▶ **Your task**
The records below hold a stretch from the line with "root of tail: (170, 102)" through the line with "left back paw: (831, 281)"; return exactly those lines, ends included, and nothing more.

(Stored data)
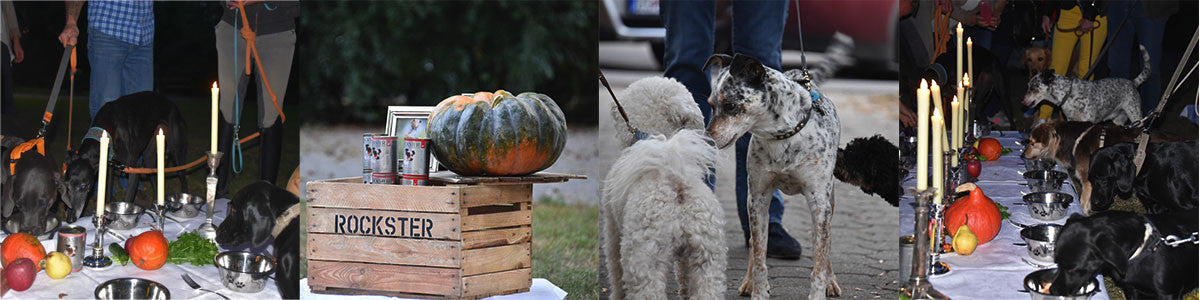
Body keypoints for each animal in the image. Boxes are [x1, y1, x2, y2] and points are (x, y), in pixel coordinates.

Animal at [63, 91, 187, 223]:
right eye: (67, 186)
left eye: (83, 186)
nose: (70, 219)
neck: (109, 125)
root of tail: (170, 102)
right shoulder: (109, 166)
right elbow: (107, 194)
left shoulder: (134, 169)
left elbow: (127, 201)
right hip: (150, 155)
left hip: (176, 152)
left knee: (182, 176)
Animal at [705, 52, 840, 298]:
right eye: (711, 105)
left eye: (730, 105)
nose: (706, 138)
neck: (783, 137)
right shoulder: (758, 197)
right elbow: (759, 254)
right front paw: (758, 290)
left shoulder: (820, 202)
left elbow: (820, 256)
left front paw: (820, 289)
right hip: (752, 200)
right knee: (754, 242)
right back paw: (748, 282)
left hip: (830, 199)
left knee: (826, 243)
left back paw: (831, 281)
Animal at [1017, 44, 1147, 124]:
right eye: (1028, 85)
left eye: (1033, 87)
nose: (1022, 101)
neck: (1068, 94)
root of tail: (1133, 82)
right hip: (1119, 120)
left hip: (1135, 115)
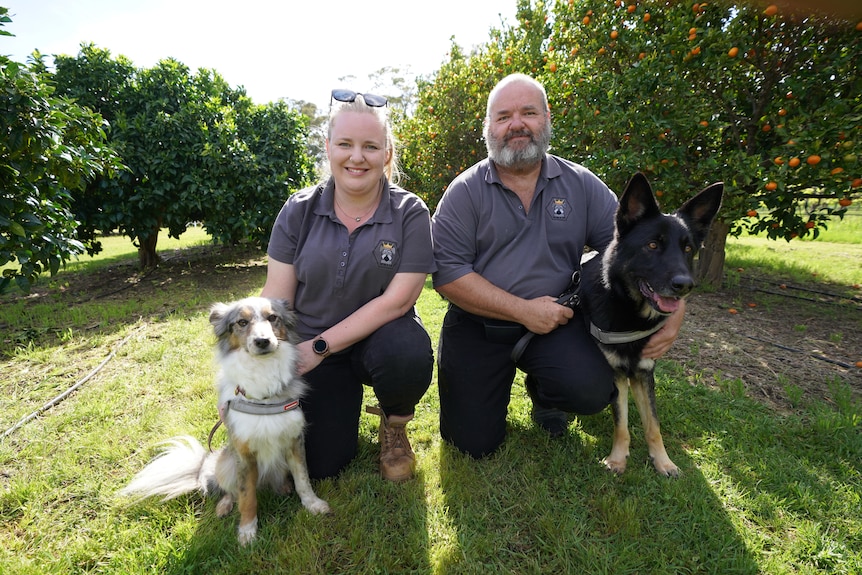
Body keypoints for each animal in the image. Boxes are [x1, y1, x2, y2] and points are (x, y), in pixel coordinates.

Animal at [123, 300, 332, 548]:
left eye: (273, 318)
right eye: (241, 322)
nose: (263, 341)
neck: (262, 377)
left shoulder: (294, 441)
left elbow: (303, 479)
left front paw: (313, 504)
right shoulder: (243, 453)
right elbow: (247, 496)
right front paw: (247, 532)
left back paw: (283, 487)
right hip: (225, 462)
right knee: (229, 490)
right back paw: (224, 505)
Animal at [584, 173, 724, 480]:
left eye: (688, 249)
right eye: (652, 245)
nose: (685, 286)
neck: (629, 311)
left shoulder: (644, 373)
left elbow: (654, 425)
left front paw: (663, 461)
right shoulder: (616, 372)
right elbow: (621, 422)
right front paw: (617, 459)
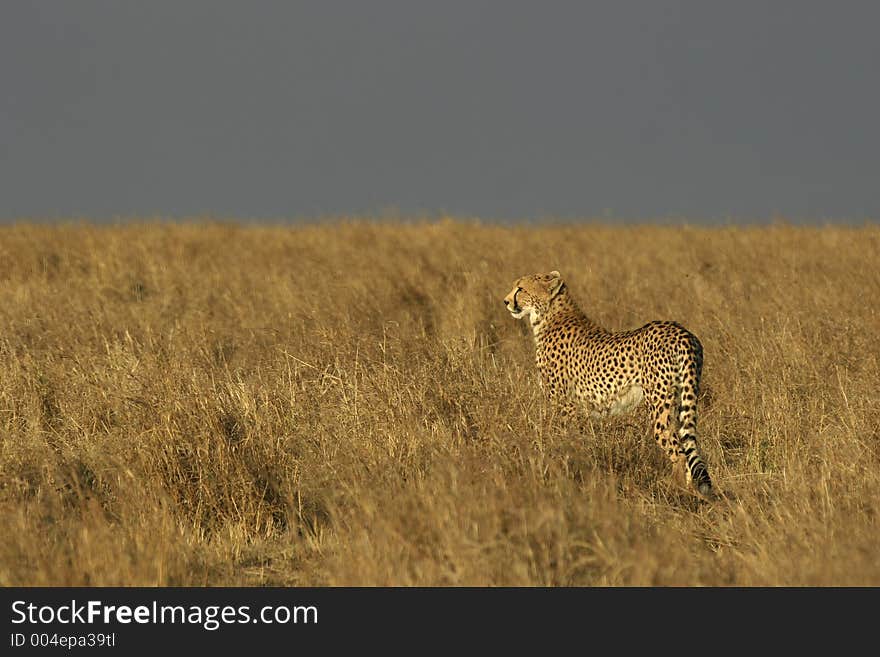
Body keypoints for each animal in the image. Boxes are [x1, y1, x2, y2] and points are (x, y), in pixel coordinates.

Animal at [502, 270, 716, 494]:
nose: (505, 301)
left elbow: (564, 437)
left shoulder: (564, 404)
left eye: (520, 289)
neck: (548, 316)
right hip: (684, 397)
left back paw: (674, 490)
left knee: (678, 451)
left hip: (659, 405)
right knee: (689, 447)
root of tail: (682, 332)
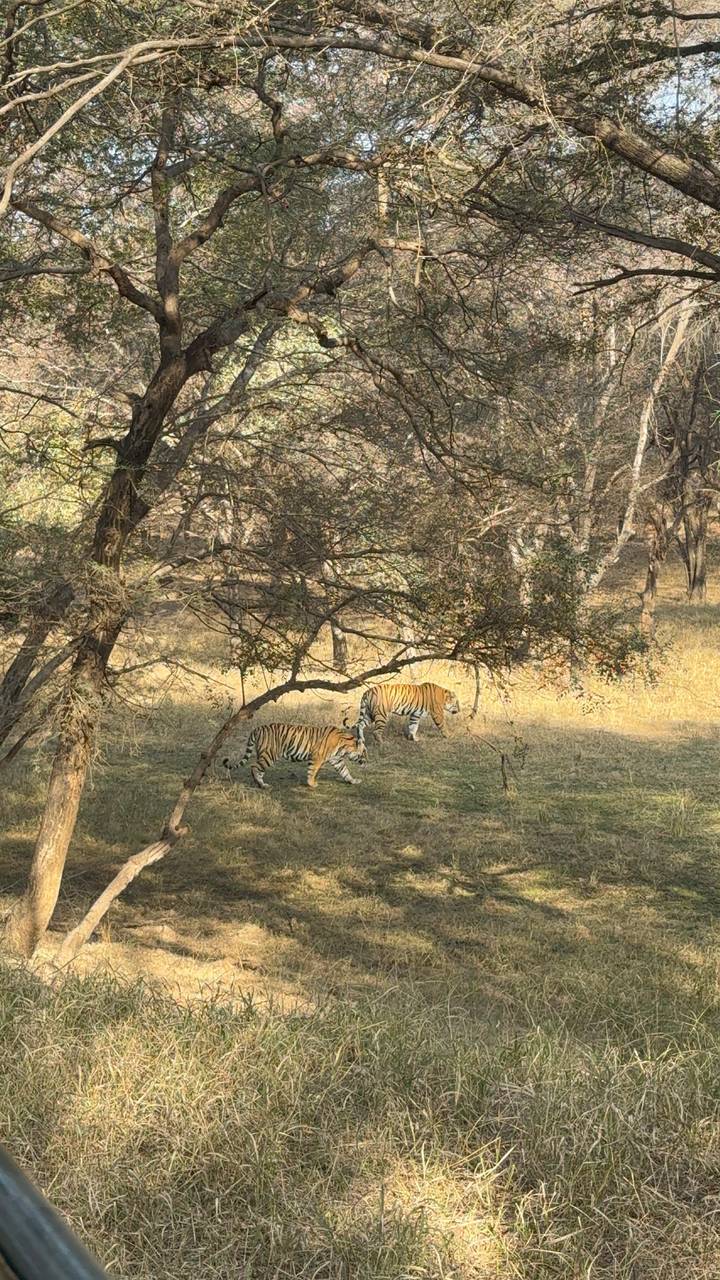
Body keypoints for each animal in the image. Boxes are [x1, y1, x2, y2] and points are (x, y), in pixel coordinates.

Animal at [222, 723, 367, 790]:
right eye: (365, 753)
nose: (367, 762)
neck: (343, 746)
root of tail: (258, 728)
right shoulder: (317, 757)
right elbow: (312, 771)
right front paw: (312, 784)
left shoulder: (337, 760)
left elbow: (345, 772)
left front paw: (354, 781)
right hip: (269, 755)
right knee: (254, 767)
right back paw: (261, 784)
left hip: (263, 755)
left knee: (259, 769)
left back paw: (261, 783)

==

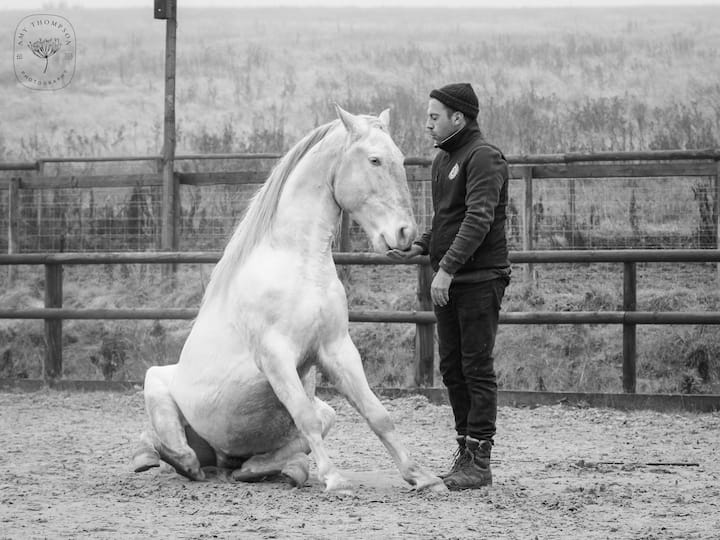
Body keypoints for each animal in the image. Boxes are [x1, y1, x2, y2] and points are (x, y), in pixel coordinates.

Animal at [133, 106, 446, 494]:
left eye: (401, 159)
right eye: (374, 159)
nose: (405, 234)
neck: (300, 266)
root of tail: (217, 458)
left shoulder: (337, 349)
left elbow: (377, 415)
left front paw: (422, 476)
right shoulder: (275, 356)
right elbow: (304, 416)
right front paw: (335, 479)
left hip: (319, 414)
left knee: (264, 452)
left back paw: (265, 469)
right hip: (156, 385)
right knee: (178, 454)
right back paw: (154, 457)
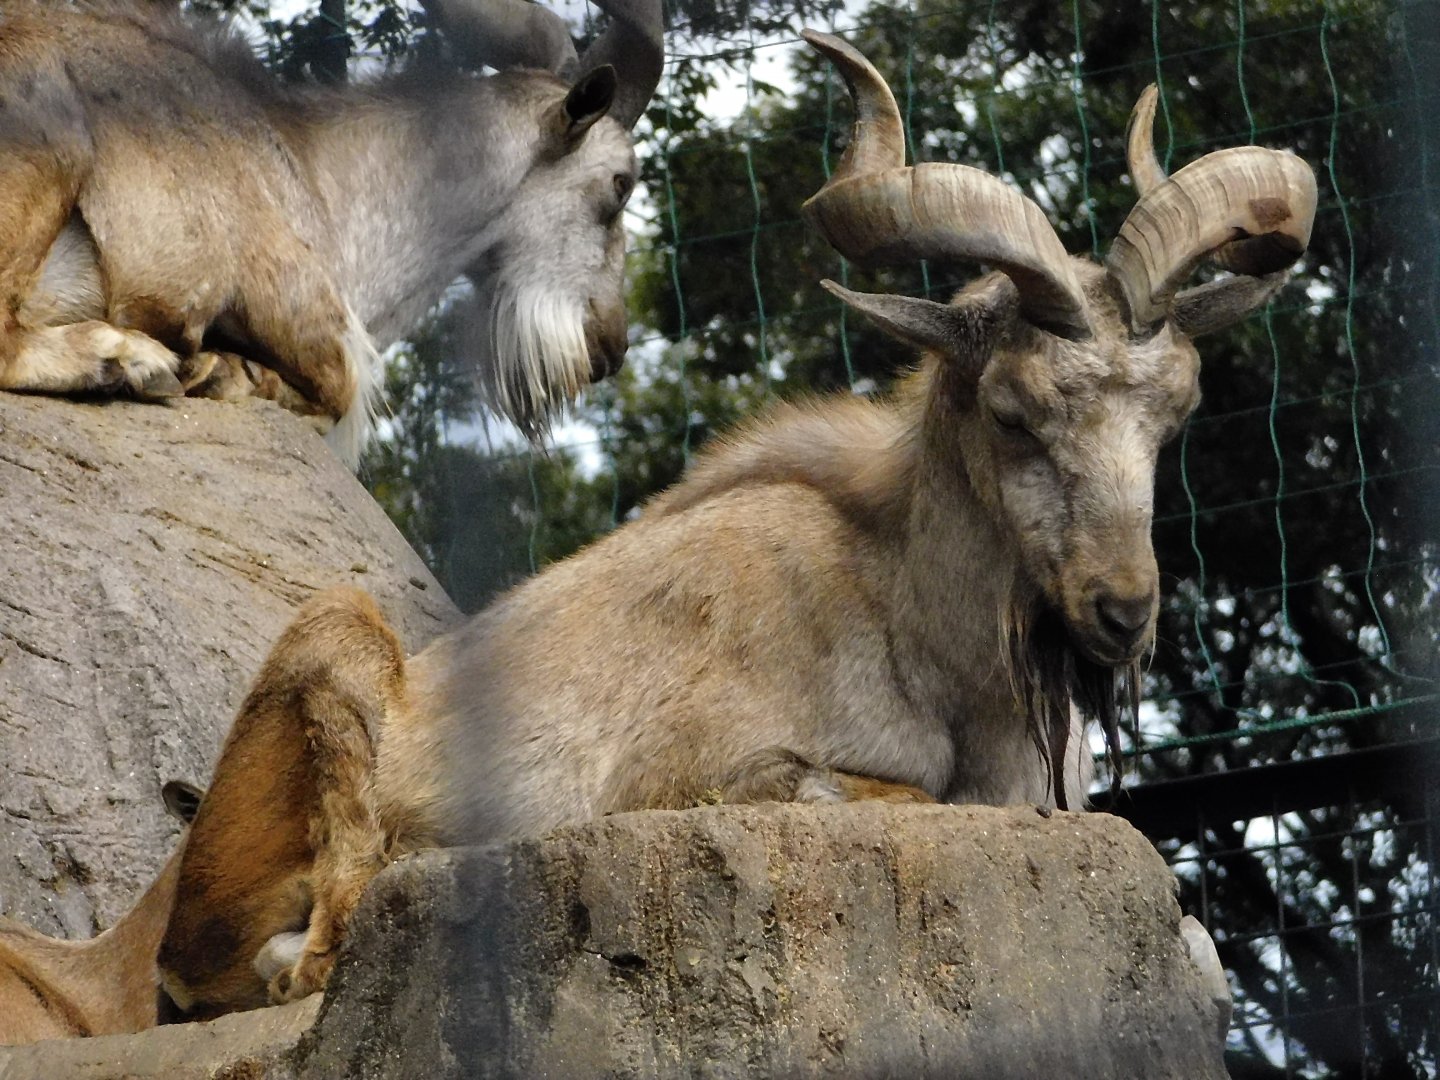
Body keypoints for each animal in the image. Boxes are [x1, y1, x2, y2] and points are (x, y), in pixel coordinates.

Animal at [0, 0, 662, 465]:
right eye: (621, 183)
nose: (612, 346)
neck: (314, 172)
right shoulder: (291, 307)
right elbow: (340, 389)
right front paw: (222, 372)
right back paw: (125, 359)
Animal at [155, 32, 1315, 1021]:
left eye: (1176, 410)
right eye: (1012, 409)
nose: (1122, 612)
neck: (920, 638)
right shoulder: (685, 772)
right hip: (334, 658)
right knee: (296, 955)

▶ **Solved problem**
root of tail: (170, 102)
right shoulder: (109, 166)
right elbow: (107, 194)
left shoulder: (134, 169)
left elbow: (127, 201)
right hip: (150, 155)
left hip: (176, 152)
left knee: (182, 176)
Animal at [705, 52, 840, 298]:
right eye: (711, 105)
left eye: (730, 105)
nose: (706, 138)
neck: (783, 137)
right shoulder: (758, 197)
right elbow: (759, 254)
right front paw: (758, 290)
left shoulder: (820, 202)
left elbow: (820, 256)
left front paw: (820, 289)
right hip: (752, 200)
right knee: (754, 242)
right back paw: (748, 282)
left hip: (830, 199)
left knee: (826, 243)
left back paw: (831, 281)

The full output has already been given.